C’est précisément à ce niveau que le bât blesse : les dossiers déposés en 2020 ont reçu leur réponse le 15 juillet 2025… et la décision est brutale. L’ANSES refuse la réhomologation d’un grand nombre de spécialités cupriques utilisées en viticulture, sans justification scientifique solide selon les fabricants.
Seulement deux produits réautorisés : un étau réglementaire qui se referme
Avant 2025, 47 produits cupriques étaient homologués en vigne.
Aujourd’hui, il n’en reste que deux :
- CHAMP FLO AMPLI
- HELIOCUIVRE
Tableau récapitulatif pour les deux substances autorisées (avant / depuis le 15/07/2025) :
Quinze autres produits (dont BB RSR, NORDOX, CUPROXAT) sont encore en attente de l’évaluation de l’Italie avant que la France ne statue. D’ici là, ils restent utilisables selon les conditions actuelles, tandis que les spécialités définitivement retirées pourront être écoulées jusqu’au 15 janvier 2027.
Mais même les deux produits réautorisés sont frappés de nouvelles restrictions particulièrement handicapantes :
- Mention spe1 : impossibilité de faire jouer le lissage des doses.
- Mention spe8 : interdiction d’usage pendant la floraison.
- Apparition d’une cadence minimale de 7 jours, incompatible avec certaines pressions maladies.
Une Task Force Cuivre vent debout contre une évaluation inadaptée
Douze fabricants et fournisseurs réunis dans la Task Force Cuivre contestent les décisions de l’ANSES. Leur argumentaire s’appuie sur plusieurs rapports scientifiques démontrant que l’évaluation environnementale utilisée n’est pas adaptée aux métaux inorganiques comme le cuivre.
Selon ces travaux :
- Le cuivre présent dans les aliments n’est pas lié aux usages phytosanitaires.
- Les critères de bioaccumulation et de toxicité appliqués par les autorités sont non pertinents pour ce type de substance.
Depuis 2021, la Task Force demande un nouveau modèle d’évaluation… sans réponse satisfaisante jusqu’ici.
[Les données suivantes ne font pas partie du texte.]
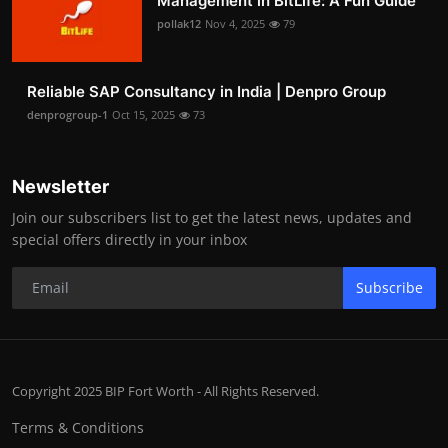
Management in BitLife: A Fun Guide
pollak12
Nov 4, 2025
79
Reliable SAP Consultancy in India | Denpro Group
denprogroup-1
Oct 15, 2025
73
Newsletter
Join our subscribers list to get the latest news, updates and
special offers directly in your inbox
Subscribe
Copyright 2025 BIP Fort Worth - All Rights Reserved.
Terms & Conditions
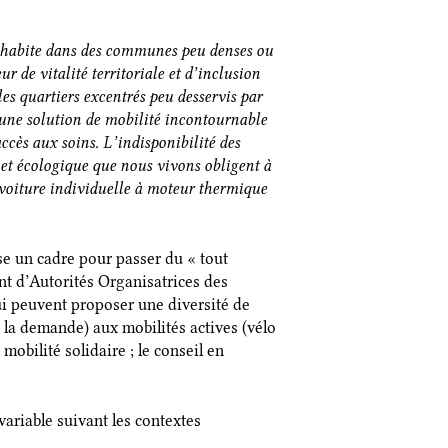
e habite dans des communes peu denses ou
r de vitalité territoriale et d’inclusion
les quartiers excentrés peu desservis par
 une solution de mobilité incontournable
accès aux soins. L’indisponibilité des
e et écologique que nous vivons obligent à
a voiture individuelle à moteur thermique
e un cadre pour passer du « tout
nt d’Autorités Organisatrices des
ui peuvent proposer une diversité de
 à la demande) aux mobilités actives (vélo
mobilité solidaire ; le conseil en
ariable suivant les contextes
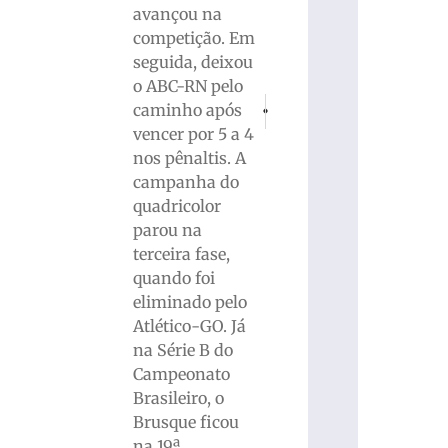
avançou na
competição. Em
seguida, deixou
o ABC-RN pelo
PRÓXIMO
ANTERIOR
caminho após
Reforma Administrativa cria secretar
Poupança tem saída de R$ 15
vencer por 5 a 4
nos pênaltis. A
campanha do
quadricolor
parou na
terceira fase,
quando foi
eliminado pelo
Atlético-GO. Já
na Série B do
Campeonato
Brasileiro, o
Brusque ficou
na 19ª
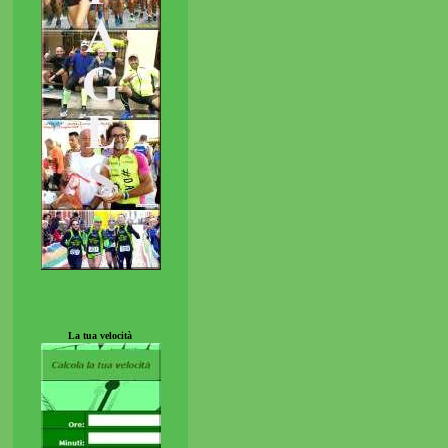
La tua velocità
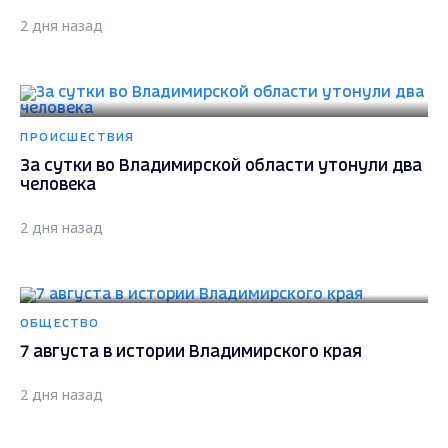
2 дня назад
ПРОИСШЕСТВИЯ
За сутки во Владимирской области утонули два
человека
2 дня назад
ОБЩЕСТВО
7 августа в истории Владимирского края
2 дня назад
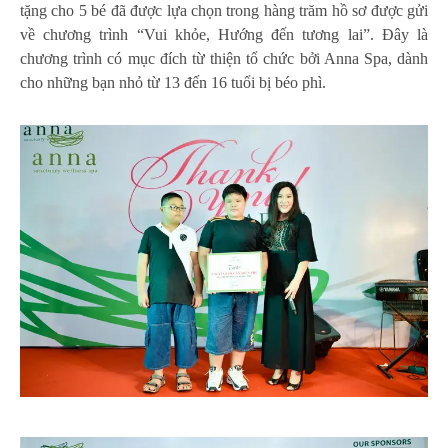
tặng cho 5 bé đã được lựa chọn trong hàng trăm hồ sơ được gửi
về chương trình “Vui khỏe, Hướng đến tương lai”. Đây là
chương trình có mục đích từ thiện tổ chức bởi Anna Spa, dành
cho những bạn nhỏ từ 13 đến 16 tuổi bị béo phì.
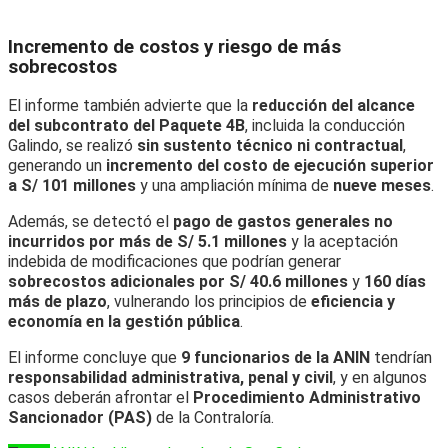
Incremento de costos y riesgo de más
sobrecostos
El informe también advierte que la
reducción del alcance
del subcontrato del Paquete 4B
, incluida la conducción
Galindo, se realizó
sin sustento técnico ni contractual
,
generando un
incremento del costo de ejecución superior
a S/ 101 millones
y una ampliación mínima de
nueve meses
.
Además, se detectó el
pago de gastos generales no
incurridos por más de S/ 5.1 millones
y la aceptación
indebida de modificaciones que podrían generar
sobrecostos adicionales por S/ 40.6 millones
y
160 días
más de plazo
, vulnerando los principios de
eficiencia y
economía en la gestión pública
.
El informe concluye que
9 funcionarios de la ANIN
tendrían
responsabilidad administrativa, penal y civil
, y en algunos
casos deberán afrontar el
Procedimiento Administrativo
Sancionador (PAS)
de la Contraloría.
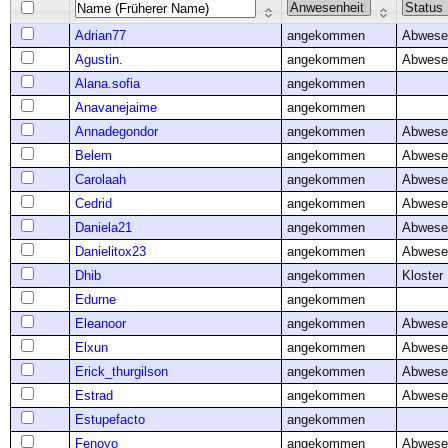
Adrian77
angekommen
Abwese
Agustin.
angekommen
Abwese
Alana.sofia
angekommen
Anavanejaime
angekommen
Annadegondor
angekommen
Abwese
Belem
angekommen
Abwese
Carolaah
angekommen
Abwese
Cedrid
angekommen
Abwese
Daniela21
angekommen
Abwese
Danielitox23
angekommen
Abwese
Dhib
angekommen
Kloster
Edurne
angekommen
Eleanoor
angekommen
Abwese
Elxun
angekommen
Abwese
Erick_thurgilson
angekommen
Abwese
Estrad
angekommen
Abwese
Estupefacto
angekommen
Fenoyo
angekommen
Abwese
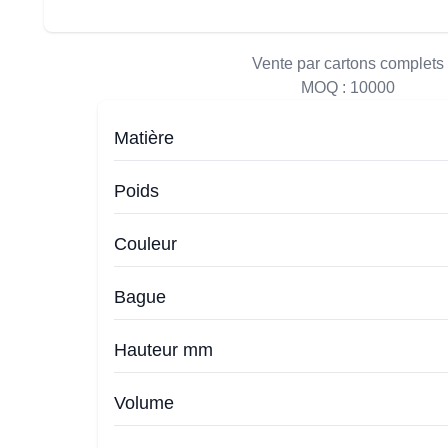
Vente par cartons complets
MOQ :
10000
Matière
Poids
Couleur
Bague
Hauteur mm
Volume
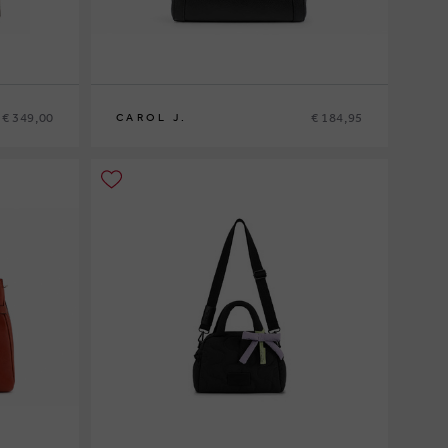
€ 349,00
€ 184,95
CAROL J.
0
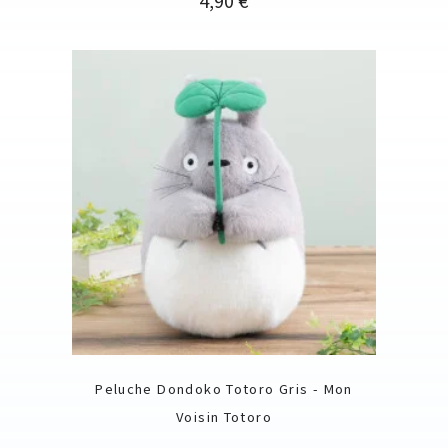
4,90 €
Peluche Dondoko Totoro Gris - Mon
Voisin Totoro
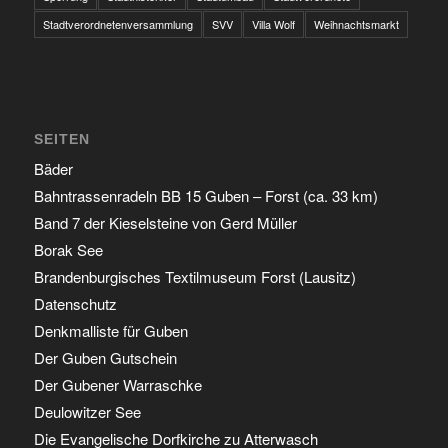
Stadtverordnetenversammlung
SVV
Villa Wolf
Weihnachtsmarkt
SEITEN
Bäder
Bahntrassenradeln BB 15 Guben – Forst (ca. 33 km)
Band 7 der Kieselsteine von Gerd Müller
Borak See
Brandenburgisches Textilmuseum Forst (Lausitz)
Datenschutz
Denkmalliste für Guben
Der Guben Gutschein
Der Gubener Warraschke
Deulowitzer See
Die Evangelische Dorfkirche zu Atterwasch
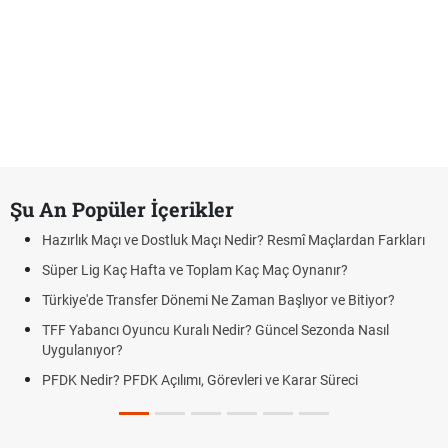
Şu An Popüler İçerikler
Hazırlık Maçı ve Dostluk Maçı Nedir? Resmî Maçlardan Farkları
Süper Lig Kaç Hafta ve Toplam Kaç Maç Oynanır?
Türkiye'de Transfer Dönemi Ne Zaman Başlıyor ve Bitiyor?
TFF Yabancı Oyuncu Kuralı Nedir? Güncel Sezonda Nasıl
Uygulanıyor?
PFDK Nedir? PFDK Açılımı, Görevleri ve Karar Süreci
Le réseau bio en première ligne pour éviter une impasse pour la viticulture bio
Face à l’urgence, la FNAB a saisi directement la Ministre de l’Agriculture. Une réunion est désormais programmée pour tenter de sortir du blocage entre l’ANSES et les fabricants.
La pression médiatique s’intensifie également : lors du Salon de l’Agriculture, Pierre-Henry Cosyns (FNAB), aux côtés de la CNAOC, de France Vin Bio et du CNIV, a alerté la presse spécialisée sur les impasses techniques majeures qu’une réduction drastique des solutions cupriques entraînerait pour la viticulture biologique.
Sur le plan juridique, la FNAB intervient aussi dans les contentieux opposant les firmes à l’ANSES après les refus d’AMM. L’objectif : expliquer au juge l’ampleur des impacts que ces interdictions font peser sur les producteurs bio. Les premières décisions sont attendues dans le mois.
Bio en Grand Est et l’Association des Champagnes Biologiques ont adressé des courriers aux sénateurs et députés des territoires viticoles du Grand Est pour leur demander leur soutien sur ce sujet.
Nous sommes à un tournant : protéger la cohérence de la bio
Le cuivre n’est pas un outil de confort : c’est l’un des rares remparts dont disposent les viticulteurs bio contre le mildiou. La disparition de la quasi-totalité des produits cupriques ferait basculer tout un pan de la production dans une insécurité technique et économique sans précédent.
Alors que la transition agroécologique est affichée comme une priorité nationale, il est urgent que les autorités mettent fin à un traitement réglementaire incohérent et technocratique, totalement déconnecté des réalités du terrain.
La bio a besoin de solutions, pas d’impasses.
Et elle a besoin d’elles maintenant.